• EXERCISE AIM
Every line containing "gösterir" should be copied out. Go through the entries and find them.

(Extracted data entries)
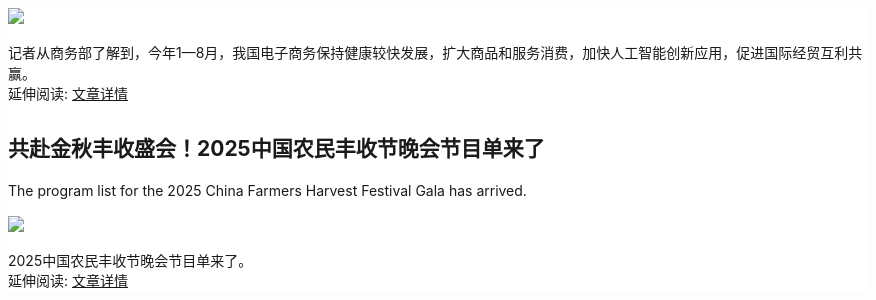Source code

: <img src="https://p1.img.cctvpic.com/photoworkspace/2025/09/23/2025092314593588203.jpg" />   

记者从商务部了解到，今年1—8月，我国电子商务保持健康较快发展，扩大商品和服务消费，加快人工智能创新应用，促进国际经贸互利共赢。   
延伸阅读: [文章详情](https://news.cctv.com/2025/09/23/ARTIUy25Tf6fHt2yrPoDsEM9250923.shtml)   

<qrcode title="前8个月我国电子商务保持健康较快发展 消费活力持续激发" image="https://p1.img.cctvpic.com/photoworkspace/2025/09/23/2025092314593588203.jpg" />   

## 共赴金秋丰收盛会！2025中国农民丰收节晚会节目单来了   
The program list for the 2025 China Farmers Harvest Festival Gala has arrived.   

<img src="https://p5.img.cctvpic.com/photoworkspace/2025/09/23/2025092314574967261.jpg" />   

2025中国农民丰收节晚会节目单来了。   
延伸阅读: [文章详情](https://news.cctv.com/2025/09/23/ARTI9xgipPCsbCFJ8LTRfEaJ250923.shtml)   

<qrcode title="共赴金秋丰收盛会！2025中国农民丰收节晚会节目单来了" image="https://p5.img.cctvpic.com/photoworkspace/2025/09/23/2025092314574967261.jpg" />   

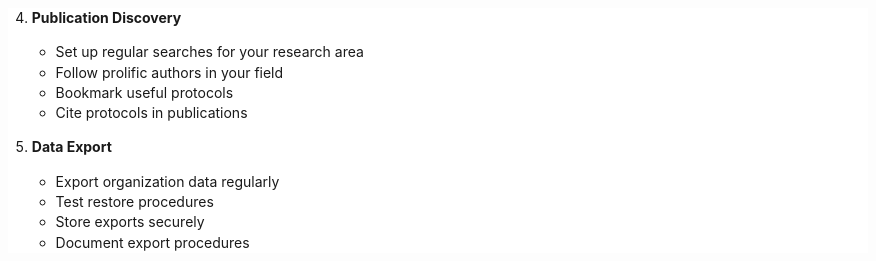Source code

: 4. **Publication Discovery**
   - Set up regular searches for your research area
   - Follow prolific authors in your field
   - Bookmark useful protocols
   - Cite protocols in publications

5. **Data Export**
   - Export organization data regularly
   - Test restore procedures
   - Store exports securely
   - Document export procedures
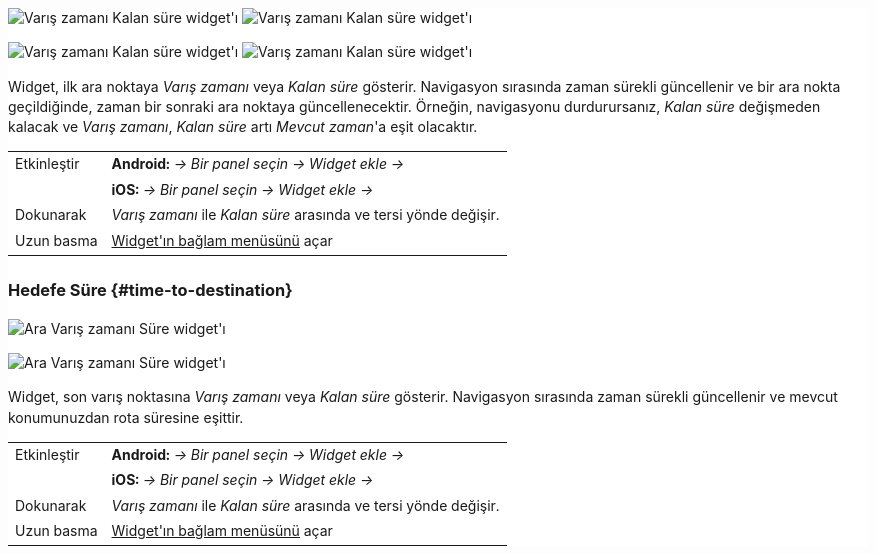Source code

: <Tabs groupId="operating-systems" queryString="current-os">

<TabItem value="android" label="Android">

![Varış zamanı Kalan süre widget'ı](@site/static/img/widgets/arrival_time_widget_android.png) ![Varış zamanı Kalan süre widget'ı](@site/static/img/widgets/time_to_go_widget_android.png)

</TabItem>

<TabItem value="ios" label="iOS">

![Varış zamanı Kalan süre widget'ı](@site/static/img/widgets/arrival_time_widget_ios.png) ![Varış zamanı Kalan süre widget'ı](@site/static/img/widgets/time_to_go_widget_ios.png)

</TabItem>

</Tabs>

Widget, ilk ara noktaya *Varış zamanı* veya *Kalan süre* gösterir. Navigasyon sırasında zaman sürekli güncellenir ve bir ara nokta geçildiğinde, zaman bir sonraki ara noktaya güncellenecektir. Örneğin, navigasyonu durdurursanız, *Kalan süre* değişmeden kalacak ve *Varış zamanı*, *Kalan süre* artı *Mevcut zaman*'a eşit olacaktır.

| | |
|:------------|:------------|
| Etkinleştir | **Android:** *<Translate android="true" ids="shared_string_menu,map_widget_config"/> → Bir panel seçin → Widget ekle → <Translate android="true" ids="map_widget_time_to_intermediate"/>* |
| | **iOS:** *<Translate ios="true" ids="shared_string_menu,layer_map_appearance"/> → Bir panel seçin → Widget ekle → <Translate android="true" ids="map_widget_time_to_intermediate"/>* |
| Dokunarak | *Varış zamanı* ile *Kalan süre* arasında ve tersi yönde değişir. |
| Uzun basma | [Widget'ın bağlam menüsünü](../widgets/configure-screen.md#widget-context-menu) açar |

### Hedefe Süre {#time-to-destination}

<Tabs groupId="operating-systems" queryString="current-os">

<TabItem value="android" label="Android">

![Ara Varış zamanı Süre widget'ı](@site/static/img/widgets/intermediate_arrival_time_and_time_widget.png)

</TabItem>

<TabItem value="ios" label="iOS">

![Ara Varış zamanı Süre widget'ı](@site/static/img/widgets/intermediate_arrival_time_and_time_widget.png)

</TabItem>

</Tabs>

Widget, son varış noktasına *Varış zamanı* veya *Kalan süre* gösterir. Navigasyon sırasında zaman sürekli güncellenir ve mevcut konumunuzdan rota süresine eşittir.

| | |
|:------------|:------------|
| Etkinleştir | **Android:** *<Translate android="true" ids="shared_string_menu,map_widget_config"/> → Bir panel seçin → Widget ekle → <Translate android="true" ids="map_widget_time_to_destination"/>* |
| | **iOS:** *<Translate ios="true" ids="shared_string_menu,layer_map_appearance"/> → Bir panel seçin → Widget ekle → <Translate android="true" ids="map_widget_time_to_destination"/>* |
| Dokunarak | *Varış zamanı* ile *Kalan süre* arasında ve tersi yönde değişir. |
| Uzun basma | [Widget'ın bağlam menüsünü](../widgets/configure-screen.md#widget-context-menu) açar |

• RESULT FOR THIS EXERCISE
Widget, ilk ara noktaya *Varış zamanı* veya *Kalan süre* gösterir. Navigasyon sırasında zaman sürekli güncellenir ve bir ara nokta geçildiğinde, zaman bir sonraki ara noktaya güncellenecektir. Örneğin, navigasyonu durdurursanız, *Kalan süre* değişmeden kalacak ve *Varış zamanı*, *Kalan süre* artı *Mevcut zaman*'a eşit olacaktır.
Widget, son varış noktasına *Varış zamanı* veya *Kalan süre* gösterir. Navigasyon sırasında zaman sürekli güncellenir ve mevcut konumunuzdan rota süresine eşittir.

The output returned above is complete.